**Source document:**
*** Block opens ***
Showing posts with label time trial. Show all posts
Showing posts with label time trial. Show all posts

Saturday, 20 October 2012

Not All Sunshine and Rainbow Stripes - An Interview with Alex Morgan

By September of Year 12, most 18-year-olds are focussing on exams, university applications and celebrating the end of high school. But Mitcham teenager Alex Morgan had other things on his mind. The 18-year-old cyclist had been selected as part of the Australian team for the UCI Road World Championships in Limburg, Holland, where he would be challenging for the rainbow jersey of the best time triallist in the world under the age of 19.

For someone who has been racing competitively for only four years, Alex acquitted himself well, finishing in a time of 35:47.35, just one second off third place. Just three months earlier Alex had done a similarly close ride, coming in second at the U19 Australian National Road Championships Time Trial by just 3.6 seconds. Though disappointed, Alex feels that these near misses have been amongst the best things that have happened to him in his cycling career. “From them I have learnt many things both physically and mentally,” he says. “They have especially made me hungrier to win than ever.”

But it wasn’t destined to be an easy year, as Alex was hampered by sickness in the latter half of the season. “It was hard both physically and mentally but I was very happy with how I dealt with it and I learnt many things for the years ahead,” he says. It was a setback nonetheless, especially in the lead-up to the Junior Track World Championships in New Zealand during August, where the Australian men’s team would be defending their world title in the team pursuit. With good training times behind them, Alex and his teammates Jack Cummings, Evan Hull, Miles Scotson and Tirian McManus were confident they would retain their rainbow jerseys.
*** Block closes ***
**Problem to solve:**
Write the next part of the interview with cyclist Alex Morgan, picking up right after its final sentence.

Excerpts from a dataset:
*** Block opens ***
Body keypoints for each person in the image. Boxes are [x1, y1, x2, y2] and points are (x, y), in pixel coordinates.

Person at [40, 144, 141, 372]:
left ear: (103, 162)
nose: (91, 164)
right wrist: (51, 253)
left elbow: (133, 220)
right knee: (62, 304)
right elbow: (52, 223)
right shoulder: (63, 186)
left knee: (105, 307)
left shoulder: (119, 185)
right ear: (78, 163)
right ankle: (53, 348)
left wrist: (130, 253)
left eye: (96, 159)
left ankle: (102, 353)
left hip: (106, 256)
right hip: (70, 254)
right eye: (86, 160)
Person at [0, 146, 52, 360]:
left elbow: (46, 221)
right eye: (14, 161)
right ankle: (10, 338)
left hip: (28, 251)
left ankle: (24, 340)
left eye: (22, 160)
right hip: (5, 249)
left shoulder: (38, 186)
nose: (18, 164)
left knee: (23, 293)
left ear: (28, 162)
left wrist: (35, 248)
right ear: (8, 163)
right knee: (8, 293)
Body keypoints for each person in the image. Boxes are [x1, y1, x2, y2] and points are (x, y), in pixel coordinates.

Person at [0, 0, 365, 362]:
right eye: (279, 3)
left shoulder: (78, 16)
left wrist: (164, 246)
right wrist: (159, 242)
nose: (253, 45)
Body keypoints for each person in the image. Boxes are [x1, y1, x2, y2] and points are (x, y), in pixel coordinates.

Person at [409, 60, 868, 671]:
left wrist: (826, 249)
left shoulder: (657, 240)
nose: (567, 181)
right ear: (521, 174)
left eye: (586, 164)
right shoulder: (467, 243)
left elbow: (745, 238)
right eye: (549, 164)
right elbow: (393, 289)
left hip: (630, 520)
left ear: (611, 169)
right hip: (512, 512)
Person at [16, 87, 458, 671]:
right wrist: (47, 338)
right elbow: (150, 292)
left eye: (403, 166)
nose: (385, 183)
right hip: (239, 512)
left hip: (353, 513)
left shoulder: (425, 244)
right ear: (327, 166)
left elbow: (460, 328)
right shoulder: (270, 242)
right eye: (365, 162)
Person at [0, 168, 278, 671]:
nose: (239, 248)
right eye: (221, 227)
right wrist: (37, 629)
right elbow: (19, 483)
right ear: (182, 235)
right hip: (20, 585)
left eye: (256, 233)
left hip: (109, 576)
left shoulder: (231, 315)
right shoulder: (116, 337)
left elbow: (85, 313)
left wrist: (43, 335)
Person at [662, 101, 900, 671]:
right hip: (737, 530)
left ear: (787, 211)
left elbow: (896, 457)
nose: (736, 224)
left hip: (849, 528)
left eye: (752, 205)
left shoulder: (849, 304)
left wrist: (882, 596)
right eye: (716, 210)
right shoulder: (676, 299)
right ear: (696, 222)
*** Block closes ***
**Result for this task:**
“The belief that we would win was certainly there so I had to really focus hard on not becoming over-confident and complacent because the hard work still needed to be done,” Alex says. But the team were in for a shock after the qualifying round. “We really got a scare when we barely made the final,” Alex recalls. “I believe it was the best thing that could have happened for the team as it made us hungrier to win than ever.”

That hunger would serve Alex well in days to come, as the individual pursuit was held three days later. With his preparation for the IP also disrupted by sickness, he was ‘quite happy’ with his result, coming in third behind Switzerland’s Tom Bohli and New Zealand’s Dylan Kennett to take the bronze medal. “It would have been nice to have gone better in the IP but I rode as well as I could on the day,” he reflects.

“Overall it was a very successful season. Domestically I was very happy with how I rode on both the track and road,” Alex says. “It would have been nice to have gone faster in the Junior World TT and IP.” But he’s certainly not dismissing the effort that he and his team put into their races. “To come home a successful defending Team Pursuit Junior World Champion was pretty special. A 1st, 3rd and 4th in the world still isn’t too bad.”

So, where to next for the young road time triallist and track rider? Alex says that school is still a priority. “I’m currently completing Year 12 over two years so I’m doing two subjects per year, this year the first of the two. It’s not too hard to combine cycling and school as long as you are organised and disciplined,” he explains. “It was definitely hard going away for two months and coming back just before exams but my school, Vermont Secondary College, are fantastic and have got me right back on track.”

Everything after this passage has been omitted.